The problem → Name every person identified by name in the news report below about the president's trip to Israel.

Text block →
* * *
President Joe Biden will make a dangerous and politically risky trip to Israel intended to show solidarity with the US’s closest ally in the Middle East and prevent the conflict from engulfing the wider region.
(Bloomberg) — President Joe Biden will make a dangerous and politically risky trip to Israel intended to show solidarity with the US’s closest ally in the Middle East and prevent the conflict from engulfing the wider region.
The president’s rare visit near an active and expanding war zone comes as American-led efforts to open a humanitarian corridor to the Gaza Strip faltered. Highlighting the security considerations facing the 80-year-old commander-in-chief, Israeli Prime Minister Benjamin Netanyahu and US Secretary of State Antony Blinken briefly took shelter Monday in Tel Aviv after sirens signaled a rocket attack.
* * *
Dataset entries →
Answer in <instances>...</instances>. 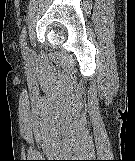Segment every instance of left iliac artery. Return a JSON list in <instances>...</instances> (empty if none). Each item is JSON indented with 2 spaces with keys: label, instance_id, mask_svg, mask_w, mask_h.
<instances>
[{
  "label": "left iliac artery",
  "instance_id": "obj_1",
  "mask_svg": "<svg viewBox=\"0 0 135 161\" xmlns=\"http://www.w3.org/2000/svg\"><path fill=\"white\" fill-rule=\"evenodd\" d=\"M26 27L22 29L21 36H20V43L23 55L27 57V41H26Z\"/></svg>",
  "mask_w": 135,
  "mask_h": 161
}]
</instances>
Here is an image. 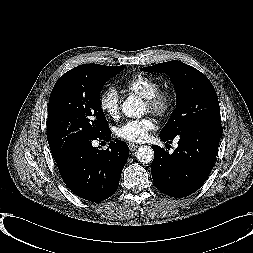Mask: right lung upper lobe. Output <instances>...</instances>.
I'll return each mask as SVG.
<instances>
[{"instance_id":"right-lung-upper-lobe-1","label":"right lung upper lobe","mask_w":253,"mask_h":253,"mask_svg":"<svg viewBox=\"0 0 253 253\" xmlns=\"http://www.w3.org/2000/svg\"><path fill=\"white\" fill-rule=\"evenodd\" d=\"M59 158H60V157H56V158H54V159H55V161H56V160H58Z\"/></svg>"}]
</instances>
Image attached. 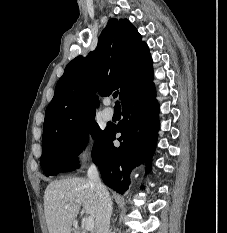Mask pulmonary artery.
Listing matches in <instances>:
<instances>
[{"label":"pulmonary artery","instance_id":"pulmonary-artery-1","mask_svg":"<svg viewBox=\"0 0 227 233\" xmlns=\"http://www.w3.org/2000/svg\"><path fill=\"white\" fill-rule=\"evenodd\" d=\"M105 104L106 105H109L110 104V101L109 100H106L105 101ZM103 118L107 121L111 120L113 118V115H114V112L113 110L110 108V107H106L104 110H103Z\"/></svg>","mask_w":227,"mask_h":233}]
</instances>
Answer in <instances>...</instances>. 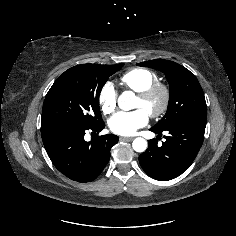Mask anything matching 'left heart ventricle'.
Instances as JSON below:
<instances>
[{
    "label": "left heart ventricle",
    "instance_id": "b2bd125f",
    "mask_svg": "<svg viewBox=\"0 0 236 236\" xmlns=\"http://www.w3.org/2000/svg\"><path fill=\"white\" fill-rule=\"evenodd\" d=\"M160 97H154L148 102L143 101L141 98L137 97L135 108H143L147 112L155 110L160 106Z\"/></svg>",
    "mask_w": 236,
    "mask_h": 236
}]
</instances>
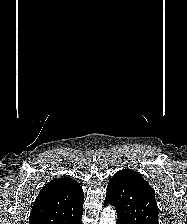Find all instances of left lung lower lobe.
Returning <instances> with one entry per match:
<instances>
[{"mask_svg":"<svg viewBox=\"0 0 187 224\" xmlns=\"http://www.w3.org/2000/svg\"><path fill=\"white\" fill-rule=\"evenodd\" d=\"M108 203L106 201H104V205H107ZM116 224H124L123 220L119 217H117V222Z\"/></svg>","mask_w":187,"mask_h":224,"instance_id":"1","label":"left lung lower lobe"}]
</instances>
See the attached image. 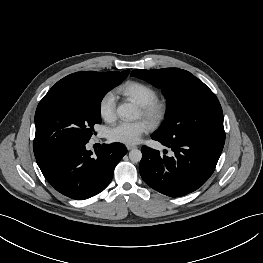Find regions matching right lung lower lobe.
I'll use <instances>...</instances> for the list:
<instances>
[{"label": "right lung lower lobe", "instance_id": "right-lung-lower-lobe-1", "mask_svg": "<svg viewBox=\"0 0 263 263\" xmlns=\"http://www.w3.org/2000/svg\"><path fill=\"white\" fill-rule=\"evenodd\" d=\"M87 142L66 145L36 158L48 182L61 194L76 200L88 199L110 183L115 166L126 154L121 143L103 144L86 150Z\"/></svg>", "mask_w": 263, "mask_h": 263}]
</instances>
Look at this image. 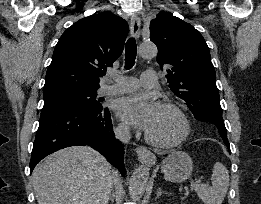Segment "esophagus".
I'll list each match as a JSON object with an SVG mask.
<instances>
[{
  "instance_id": "1",
  "label": "esophagus",
  "mask_w": 261,
  "mask_h": 204,
  "mask_svg": "<svg viewBox=\"0 0 261 204\" xmlns=\"http://www.w3.org/2000/svg\"><path fill=\"white\" fill-rule=\"evenodd\" d=\"M130 33L134 38H138L140 35V18L137 15H133L130 21ZM138 160L148 166L153 165L156 161L155 155L144 146H138L136 148Z\"/></svg>"
}]
</instances>
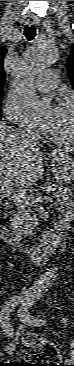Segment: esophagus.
I'll list each match as a JSON object with an SVG mask.
<instances>
[{
    "label": "esophagus",
    "mask_w": 74,
    "mask_h": 366,
    "mask_svg": "<svg viewBox=\"0 0 74 366\" xmlns=\"http://www.w3.org/2000/svg\"><path fill=\"white\" fill-rule=\"evenodd\" d=\"M39 22V20L35 17H29L27 20H26V23L28 25H33V24H37Z\"/></svg>",
    "instance_id": "obj_1"
}]
</instances>
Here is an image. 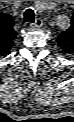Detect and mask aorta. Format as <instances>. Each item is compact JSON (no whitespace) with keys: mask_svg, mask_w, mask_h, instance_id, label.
I'll use <instances>...</instances> for the list:
<instances>
[{"mask_svg":"<svg viewBox=\"0 0 74 122\" xmlns=\"http://www.w3.org/2000/svg\"><path fill=\"white\" fill-rule=\"evenodd\" d=\"M36 7L38 10H44V4H38Z\"/></svg>","mask_w":74,"mask_h":122,"instance_id":"obj_1","label":"aorta"}]
</instances>
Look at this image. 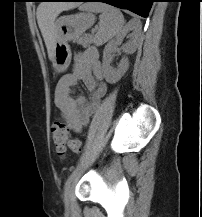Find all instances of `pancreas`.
<instances>
[{"label":"pancreas","mask_w":202,"mask_h":217,"mask_svg":"<svg viewBox=\"0 0 202 217\" xmlns=\"http://www.w3.org/2000/svg\"><path fill=\"white\" fill-rule=\"evenodd\" d=\"M93 37L88 36V37H82L79 39V43L83 45V47L89 46L93 42Z\"/></svg>","instance_id":"1"}]
</instances>
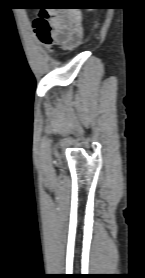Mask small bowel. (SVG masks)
Segmentation results:
<instances>
[{
  "instance_id": "1",
  "label": "small bowel",
  "mask_w": 145,
  "mask_h": 278,
  "mask_svg": "<svg viewBox=\"0 0 145 278\" xmlns=\"http://www.w3.org/2000/svg\"><path fill=\"white\" fill-rule=\"evenodd\" d=\"M51 17L53 23L52 40L66 50L78 46L83 38L80 15L74 11L57 9Z\"/></svg>"
}]
</instances>
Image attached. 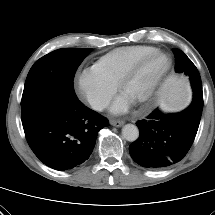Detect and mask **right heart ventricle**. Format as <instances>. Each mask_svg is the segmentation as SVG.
I'll return each mask as SVG.
<instances>
[{
    "instance_id": "right-heart-ventricle-1",
    "label": "right heart ventricle",
    "mask_w": 215,
    "mask_h": 215,
    "mask_svg": "<svg viewBox=\"0 0 215 215\" xmlns=\"http://www.w3.org/2000/svg\"><path fill=\"white\" fill-rule=\"evenodd\" d=\"M155 49L148 45L119 47L101 56L93 67L118 85L122 76L136 60Z\"/></svg>"
}]
</instances>
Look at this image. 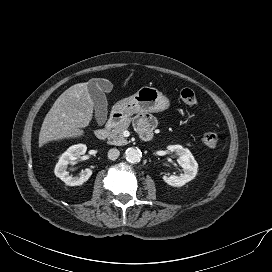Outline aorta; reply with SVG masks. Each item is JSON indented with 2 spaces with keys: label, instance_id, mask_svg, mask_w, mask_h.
Returning a JSON list of instances; mask_svg holds the SVG:
<instances>
[{
  "label": "aorta",
  "instance_id": "1",
  "mask_svg": "<svg viewBox=\"0 0 272 272\" xmlns=\"http://www.w3.org/2000/svg\"><path fill=\"white\" fill-rule=\"evenodd\" d=\"M125 157L129 163L135 164V163L140 162V160L142 158V153L139 149L128 148L125 152Z\"/></svg>",
  "mask_w": 272,
  "mask_h": 272
}]
</instances>
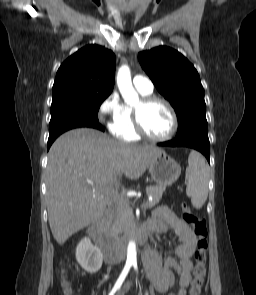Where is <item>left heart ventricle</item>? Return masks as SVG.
I'll return each mask as SVG.
<instances>
[{"label": "left heart ventricle", "instance_id": "obj_1", "mask_svg": "<svg viewBox=\"0 0 256 295\" xmlns=\"http://www.w3.org/2000/svg\"><path fill=\"white\" fill-rule=\"evenodd\" d=\"M134 108L139 110L141 123L150 135L163 137L170 132L172 119L164 105L153 103L143 107L139 101Z\"/></svg>", "mask_w": 256, "mask_h": 295}]
</instances>
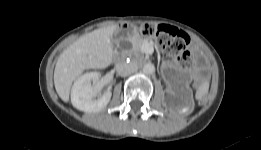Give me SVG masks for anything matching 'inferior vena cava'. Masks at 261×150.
<instances>
[{
    "mask_svg": "<svg viewBox=\"0 0 261 150\" xmlns=\"http://www.w3.org/2000/svg\"><path fill=\"white\" fill-rule=\"evenodd\" d=\"M117 72L120 76H127L137 71L138 66L133 63L120 62L117 64Z\"/></svg>",
    "mask_w": 261,
    "mask_h": 150,
    "instance_id": "1",
    "label": "inferior vena cava"
}]
</instances>
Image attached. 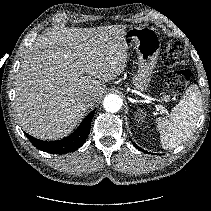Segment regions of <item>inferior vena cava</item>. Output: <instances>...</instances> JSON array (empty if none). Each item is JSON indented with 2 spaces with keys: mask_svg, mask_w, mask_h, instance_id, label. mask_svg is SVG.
Masks as SVG:
<instances>
[{
  "mask_svg": "<svg viewBox=\"0 0 211 211\" xmlns=\"http://www.w3.org/2000/svg\"><path fill=\"white\" fill-rule=\"evenodd\" d=\"M95 101V97L93 95H85L83 97V102L86 104H92Z\"/></svg>",
  "mask_w": 211,
  "mask_h": 211,
  "instance_id": "obj_1",
  "label": "inferior vena cava"
}]
</instances>
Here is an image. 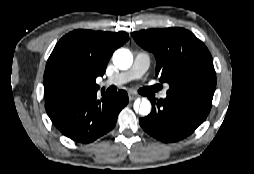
* * *
Solution for this exercise → Joe Biden, Benjamin Netanyahu, Antony Blinken